In April, President Obama traveled to Palo Alto to participate in a Facebook "townhall" moderated by CEO Mark Zuckerberg, where both Facebook employees and Facebook users submitted questions for Obama. That session seemed to kick off a bipartisan social media frenzy. In July, Twitter's chairman, Jack Dorsey, was invited to the White House to lead a question-and-answer session where questions for Obama were plucked from the tweet stream. Last Thursday, Google was FoxNews' co-host for the Republican presidential debate. Yesterday, the same day the Facebook PAC news broke, Obama participated in a last-minute forum at LinkedIn headquarters moderated by CEO Jeff Weiner.

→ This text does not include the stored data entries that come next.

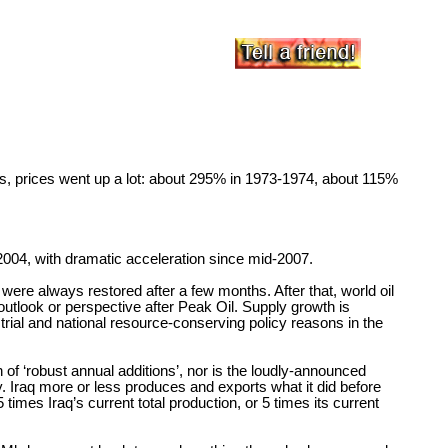
s, prices went up a lot: about 295% in 1973-1974, about 115%
2004, with dramatic acceleration since mid-2007.
 were always restored after a few months. After that, world oil
utlook or perspective after Peak Oil. Supply growth is
ustrial and national resource-conserving policy reasons in the
of ‘robust annual additions’, nor is the loudly-announced
. Iraq more or less produces and exports what it did before
mes Iraq’s current total production, or 5 times its current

Also Monday, Facebook's chief operating officer Sheryl Sandberg led a morning Q&A session with the "Young Guns," "Republican congressmen Eric Cantor, Kevin McCarthy, and Paul Ryan. If Sandberg was tired, that's understandable -- the night before, she and her husband had thrown a $35,800-per-couple campaign fundraiser for Obama at their Atherton, Calif., home.
In all these events (well, save the Sandberg fundraiser -- that you weren't invited to), the lines between Facebook user and Facebook employee, between Google.com and Google Inc. were so blurry as to not exist.
Should these sessions set off more alarm bells? Perhaps. Facebook, Google, Twitter, LinkedIn -- these are web platforms that Americans use and enjoy a great deal. But one imagines what would happen were the Obama White House to announce a "townhall" session moderated by AT&T's CEO where citizens could call and ask their president a question (provided that they could get a cellphone connection). People would probably complain; AT&T registers in the public imagination as a corporation, with the usual attendant corporate interests.